Saved data entries:
------------------------

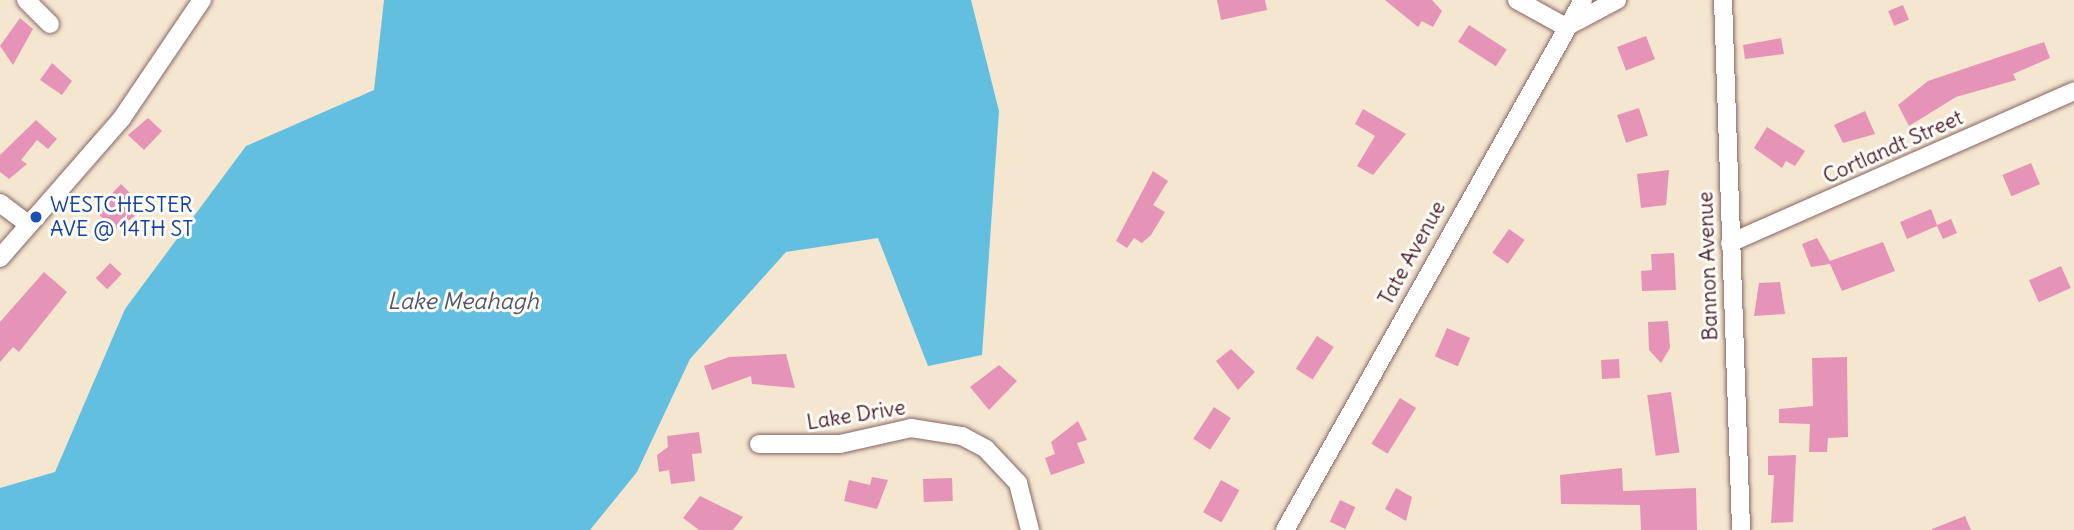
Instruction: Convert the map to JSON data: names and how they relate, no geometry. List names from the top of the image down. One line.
{"streets":{"street":["Cortlandt Street","Tate Avenue","Bannon Avenue","Lake Drive"]},"crossings":[["Cortlandt Street","Bannon Avenue"]],"water":["Lake Meahagh"],"places":["WESTCHESTER AVE @ 14TH ST"]}
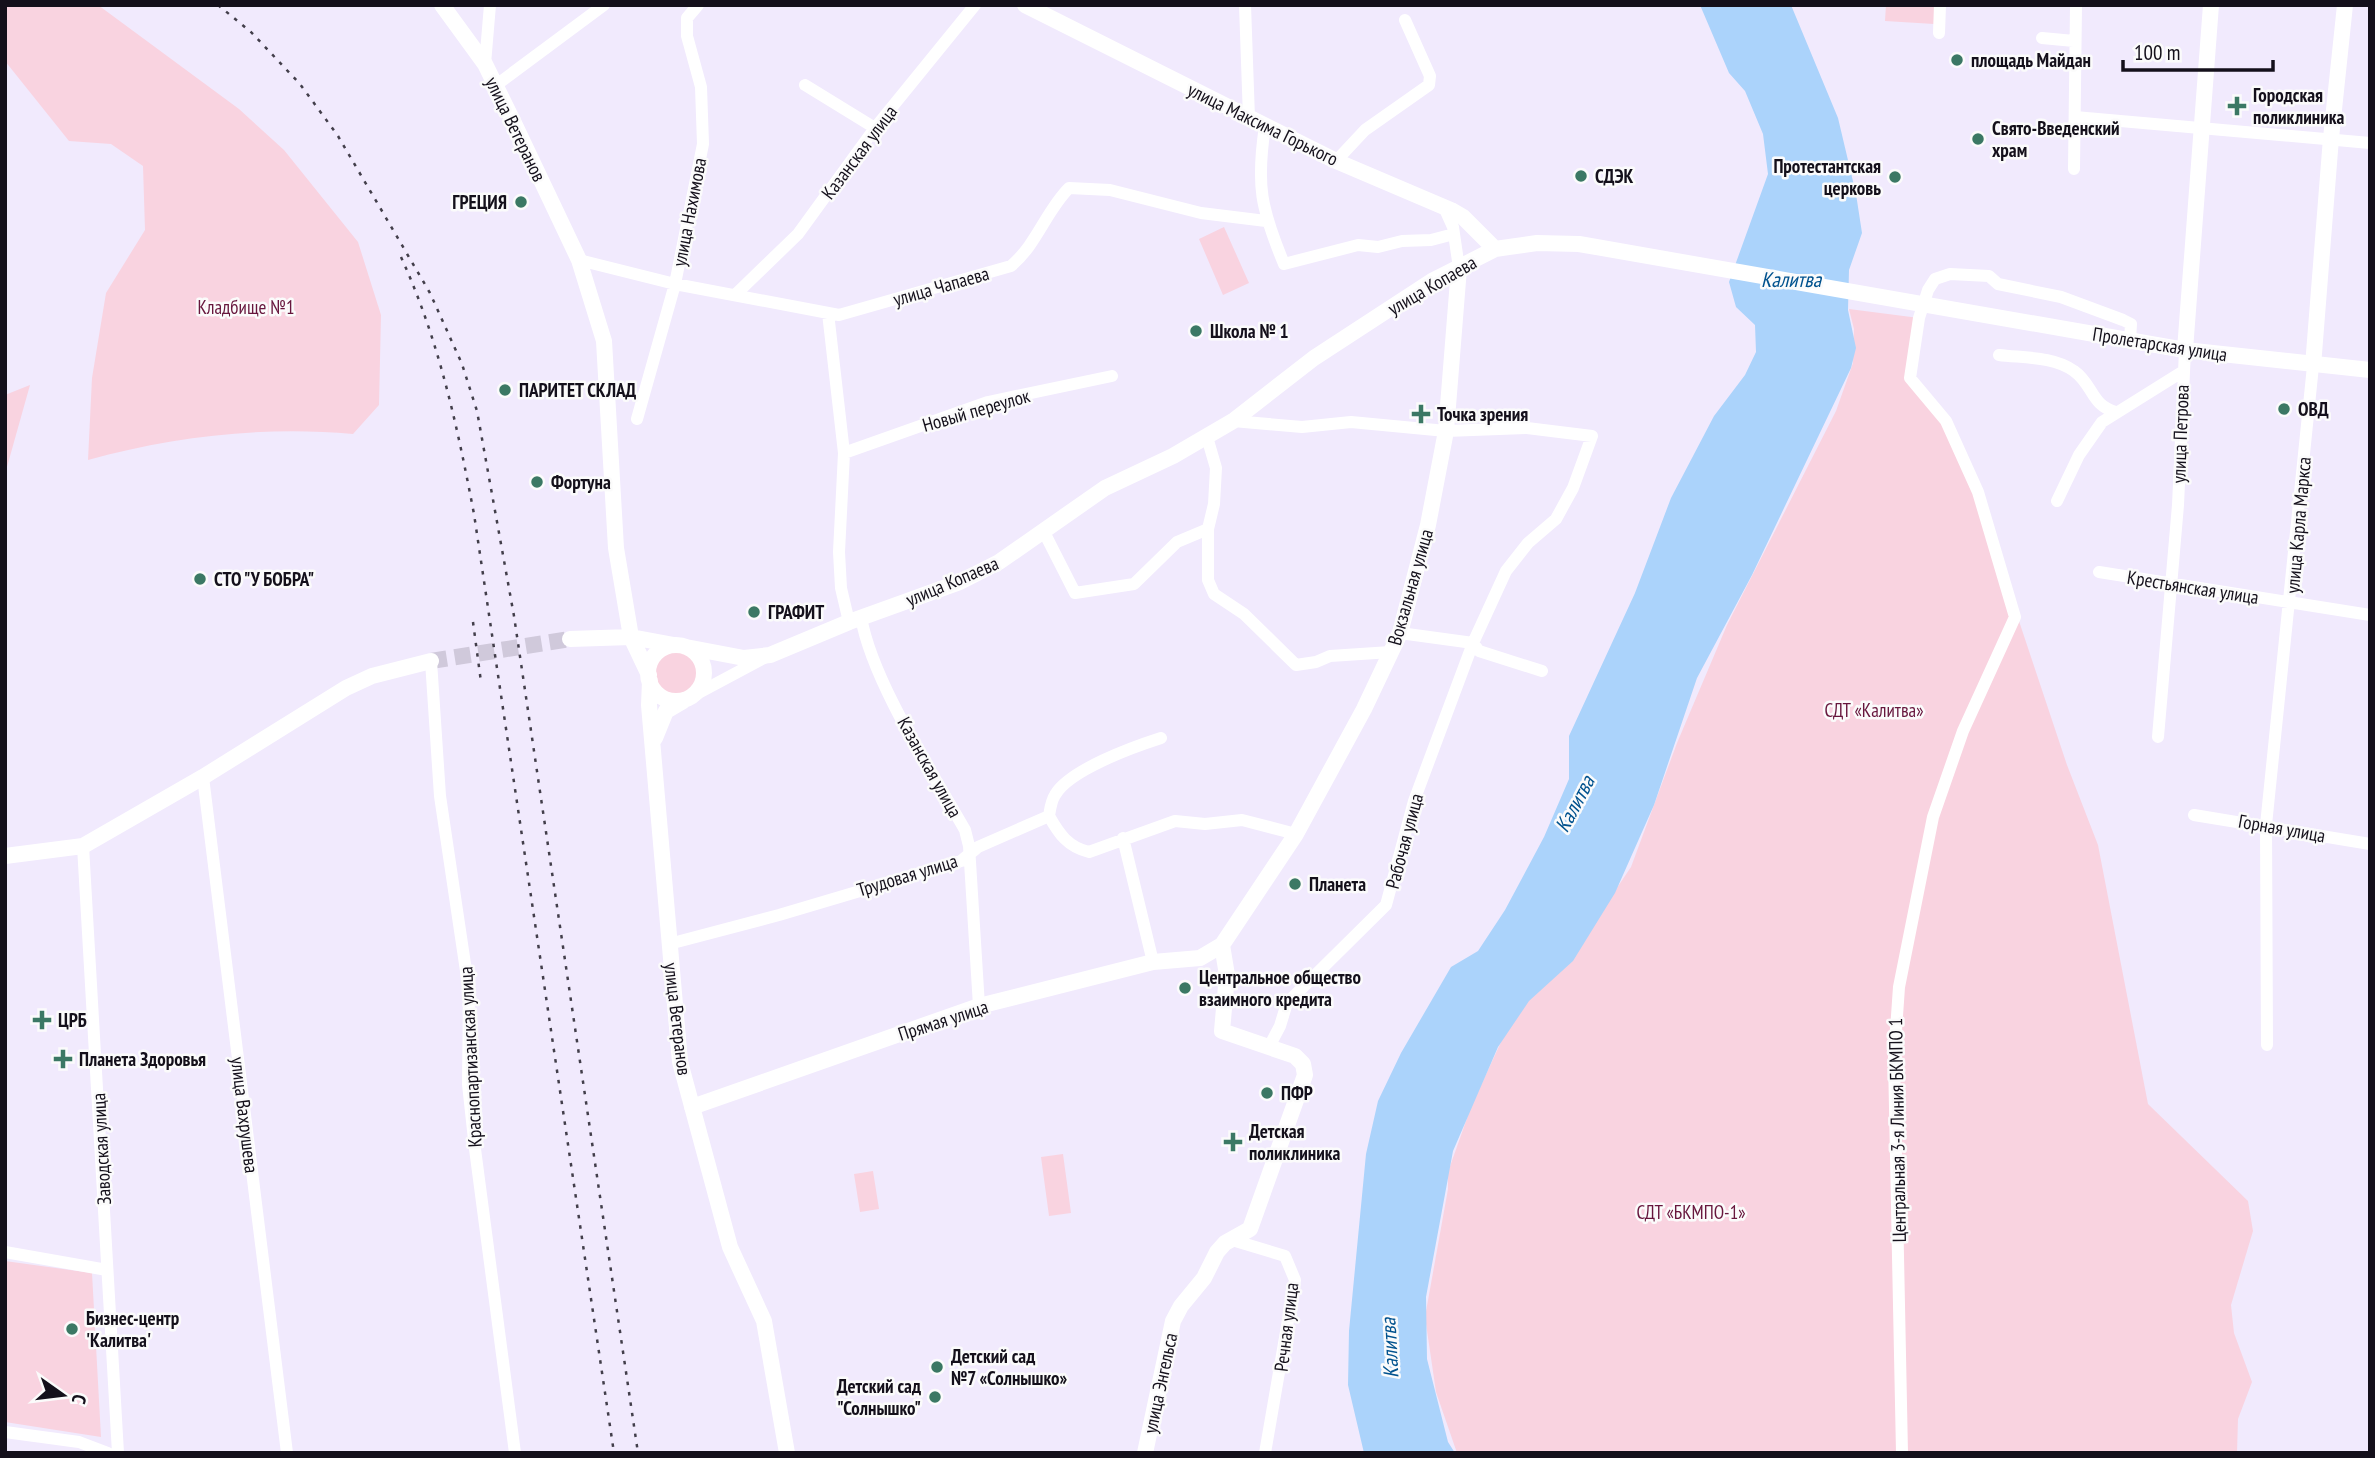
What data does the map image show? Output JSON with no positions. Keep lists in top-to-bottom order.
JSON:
{
  "streets": {
    "main road": [
      "улица Максима Горького",
      "улица Ветеранов",
      "улица Копаева",
      "Пролетарская улица",
      "улица Петрова",
      "улица Карла Маркса",
      "Вокзальная улица",
      "Прямая улица",
      "улица Энгельса"
    ],
    "street": [
      "Казанская улица",
      "улица Нахимова",
      "улица Чапаева",
      "Новый переулок",
      "Крестьянская улица",
      "Горная улица",
      "Рабочая улица",
      "Трудовая улица",
      "Краснопартизанская улица",
      "улица Вахрушева",
      "Центральная 3-я Линия БКМПО 1",
      "Заводская улица",
      "Речная улица"
    ]
  },
  "crossings": [
    ["улица Максима Горького", "улица Копаева"],
    ["улица Максима Горького", "Пролетарская улица"],
    ["улица Ветеранов", "улица Копаева"],
    ["улица Ветеранов", "улица Чапаева"],
    ["улица Ветеранов", "Трудовая улица"],
    ["улица Ветеранов", "Прямая улица"],
    ["Казанская улица", "улица Копаева"],
    ["Казанская улица", "улица Чапаева"],
    ["Казанская улица", "Новый переулок"],
    ["Казанская улица", "Трудовая улица"],
    ["Казанская улица", "Прямая улица"],
    ["улица Нахимова", "улица Чапаева"],
    ["улица Копаева", "Пролетарская улица"],
    ["улица Копаева", "Вокзальная улица"],
    ["Пролетарская улица", "улица Петрова"],
    ["Пролетарская улица", "улица Карла Маркса"],
    ["Пролетарская улица", "Центральная 3-я Линия БКМПО 1"],
    ["улица Петрова", "Крестьянская улица"],
    ["улица Карла Маркса", "Крестьянская улица"],
    ["улица Карла Маркса", "Горная улица"],
    ["Вокзальная улица", "Рабочая улица"],
    ["Вокзальная улица", "Прямая улица"],
    ["Вокзальная улица", "улица Энгельса"],
    ["Рабочая улица", "улица Энгельса"],
    ["Речная улица", "улица Энгельса"]
  ],
  "water": ["Калитва"],
  "parks": ["Кладбище №1", "СДТ «Калитва»", "СДТ «БКМПО-1»"],
  "places": {
    "other": [
      "площадь Майдан",
      "Свято-Введенский храм",
      "СДЭК",
      "Протестантская церковь",
      "ГРЕЦИЯ",
      "Школа № 1",
      "ПАРИТЕТ СКЛАД",
      "ОВД",
      "Фортуна",
      "СТО \"У БОБРА\"",
      "ГРАФИТ",
      "Планета",
      "Центральное общество взаимного кредита",
      "ПФР",
      "Бизнес-центр 'Калитва'",
      "Детский сад №7 «Солнышко»",
      "Детский сад \"Солнышко\""
    ],
    "health": [
      "Городская поликлиника",
      "Точка зрения",
      "ЦРБ",
      "Планета Здоровья",
      "Детская поликлиника"
    ]
  },
  "scale_bar": "100 m",
  "north": "right"
}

------------------------

Please repeat, with no pictures, each line from the start of the records above through the line with "What data does", inclusive, and only those.

Problem solution:
Instruction: Convert the map to JSON data: names and how they relate, no geometry. List names from the top of the image down. One line.
{"streets":{"street":["Cortlandt Street","Tate Avenue","Bannon Avenue","Lake Drive"]},"crossings":[["Cortlandt Street","Bannon Avenue"]],"water":["Lake Meahagh"],"places":["WESTCHESTER AVE @ 14TH ST"]}
What data does the map image show? Output JSON with no positions. Keep lists in top-to-bottom order.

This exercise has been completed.